Dans une tribune parue dans l’hebdomadaire d’extrême droite Valeurs Actuelles, une vingtaine de généraux à la retraite et plus d'un millier de militaires font planer la menace d’un putsch.
À les entendre, le pays serait menacé par « l’antiracisme haineux », « l’islamisme » et « des hordes de banlieue ». Et de conclure, menaçants : « Si rien n’est entrepris, le laxisme continuera à se répandre inexorablement dans la société, provoquant au final une explosion et l’intervention de nos camarades d’active ».
Pour dissiper toute ambiguïté, les signataires ont pris soin de publier leur appel le 21 avril, exactement 60 ans, jour pour jour, après le putsch d’Alger de 1961 qui avait tenté de remplacer le pouvoir, déjà autoritaire, de De Gaulle par une dictature fasciste.
C’est une provocation d’une frange de l’extrême droite fascisante, et ce n’est ni la première, ni la dernière ! Mais c’est aussi, et surtout, un avertissement pour tous les travailleurs. Car si la tribune a été diffusée par de vieux réacs galonnés et sans armes, elle exprime l’opinion de bien des militaires d’active.
La société est travaillée par la démagogie sécuritaire, raciste et xénophobe de bien des politiciens. La police et l’armée, dressées pour maintenir l’ordre, y sont plus sensibles que quiconque. Et, à la différence des politiciens qui rêvent de faire marcher le pays au pas, mais en sont réduits à faire des discours, l’armée et la police détiennent, elles, les moyens de le faire.
Les militaires et l’armée constituent la force organisée et disciplinée au service de l’ordre établi, c’est-à-dire au service de la domination de la grande bourgeoisie sur toute la société. Ils ont été, dans le passé, le socle de toutes les dictatures, de l’Italie de Mussolini à l’Allemagne nazie en passant par l’Espagne de Franco ou le Portugal de Salazar. Il en va de même aujourd'hui dans de nombreux pays, de l’Algérie à la Birmanie, en passant par l’Égypte. Cette déclaration est là pour nous le rappeler !

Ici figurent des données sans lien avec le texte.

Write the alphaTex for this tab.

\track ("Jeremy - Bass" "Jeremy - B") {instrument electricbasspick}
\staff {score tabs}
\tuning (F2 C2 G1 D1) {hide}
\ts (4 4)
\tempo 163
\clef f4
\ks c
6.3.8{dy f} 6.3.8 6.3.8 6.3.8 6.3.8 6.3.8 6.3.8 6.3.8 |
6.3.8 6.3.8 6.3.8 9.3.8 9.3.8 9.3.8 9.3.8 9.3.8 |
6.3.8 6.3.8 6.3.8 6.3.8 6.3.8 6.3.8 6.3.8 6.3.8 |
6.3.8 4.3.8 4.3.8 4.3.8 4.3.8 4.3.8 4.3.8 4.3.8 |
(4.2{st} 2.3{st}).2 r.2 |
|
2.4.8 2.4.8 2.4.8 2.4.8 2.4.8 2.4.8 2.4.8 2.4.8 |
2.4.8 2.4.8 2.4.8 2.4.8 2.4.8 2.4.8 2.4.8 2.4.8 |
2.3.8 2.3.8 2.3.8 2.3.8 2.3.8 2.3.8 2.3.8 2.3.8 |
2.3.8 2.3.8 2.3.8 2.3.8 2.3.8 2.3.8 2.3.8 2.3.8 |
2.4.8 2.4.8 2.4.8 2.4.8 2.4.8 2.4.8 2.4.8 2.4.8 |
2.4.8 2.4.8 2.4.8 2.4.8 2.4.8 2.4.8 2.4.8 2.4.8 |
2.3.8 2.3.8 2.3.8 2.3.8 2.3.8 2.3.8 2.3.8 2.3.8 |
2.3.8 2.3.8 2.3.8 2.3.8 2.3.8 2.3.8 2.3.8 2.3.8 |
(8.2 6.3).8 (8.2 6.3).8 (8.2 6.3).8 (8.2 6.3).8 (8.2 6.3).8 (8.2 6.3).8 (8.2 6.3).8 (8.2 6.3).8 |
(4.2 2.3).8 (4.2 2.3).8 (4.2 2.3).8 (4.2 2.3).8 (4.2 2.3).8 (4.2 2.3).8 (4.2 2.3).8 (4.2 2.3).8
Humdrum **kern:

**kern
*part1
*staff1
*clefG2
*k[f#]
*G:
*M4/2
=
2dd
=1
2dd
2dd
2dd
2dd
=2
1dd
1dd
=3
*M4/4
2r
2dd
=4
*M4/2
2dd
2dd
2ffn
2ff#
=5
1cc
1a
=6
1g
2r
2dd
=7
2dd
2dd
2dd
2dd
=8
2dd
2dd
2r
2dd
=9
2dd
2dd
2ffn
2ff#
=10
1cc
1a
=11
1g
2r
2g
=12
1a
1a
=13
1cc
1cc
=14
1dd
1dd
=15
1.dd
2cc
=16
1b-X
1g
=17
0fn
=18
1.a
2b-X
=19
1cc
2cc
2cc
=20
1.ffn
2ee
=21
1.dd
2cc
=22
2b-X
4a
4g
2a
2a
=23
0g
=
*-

Derrière le jeu politicien, les élections et le paravent de la démocratie, il y a un appareil d’État armé, prêt à s’asseoir sur les institutions au nom de la patrie en danger. Tous les militaires sont formés à l’idée qu’ils sont les ultimes garants et piliers de la Nation. Ils sont dressés à l’idée qu’au-delà des péripéties politiciennes, il leur revient de préserver l’ordre en écartant ceux qui ne correspondraient pas à l’idée qu’ils s’en font. Et ne nous y trompons pas, le régime autoritaire qu’ils exigent est dirigé contre tous les travailleurs !
Dans cette période de crise sanitaire, économique et sociale, grosse de colère et de révoltes, la tribune de ces généraux rappelle à la classe capitaliste qu’elle a des chiens de garde prêts à mordre. Elle lui rappelle que, si les politiques sont incapables d’assurer l’ordre, eux le sont ! Pour l’heure, les mots et la salive sont les seules armes qu’ils utilisent. Mais cela peut changer demain. Et ne comptons pas sur le monde politicien pour nous protéger !
À gauche, tout ce que les dirigeants ont trouvé à faire a été de demander à Macron de condamner ces propos factieux. Mais Macron est du même côté de la barricade que ces généraux ! Pour lui, comme pour tous ceux qui dirigent, le danger vient d’abord des travailleurs, des pauvres, des opprimés qui pourraient ne plus accepter la situation qu’on leur impose.
Le gouvernement, par la voix de la ministre des Armées, a tenté de minimiser la chose. Il n’y aurait pas de souci à se faire, puisque l’armée aurait un devoir de « neutralité et de loyauté » vis-à-vis du pouvoir politique ! Comme si ce prétendu devoir avait empêché les coups d’État ! Les militaires sont bien placés pour savoir que le pouvoir appartient à ceux qui sont armés.
Quant à Le Pen, malgré ses multiples professions de foi démocratiques et républicaines et sa stratégie de dédiabolisation, elle a chaleureusement salué la déclaration de ces apprentis factieux et les a appelés à la rejoindre !
Il nous faut prendre conscience du danger qui nous menace. La grande bourgeoisie sait ce qu’elle veut : elle continuera d’imposer son parasitisme malgré la crise et même si cela la conduit à faire reculer le monde du travail des décennies en arrière. Pour cela, elle peut être amenée à s’appuyer sur l’armée ou sur les forces politiques les plus réactionnaires, si ce n’est sur les deux en même temps. Cela doit nous convaincre que notre sort dépend de nous-mêmes. Il nous appartient de nous battre pour sauver nos droits élémentaires, à commencer par celui à l’existence. Nous en avons la force en nous organisant collectivement sur la base de nos intérêts de classe.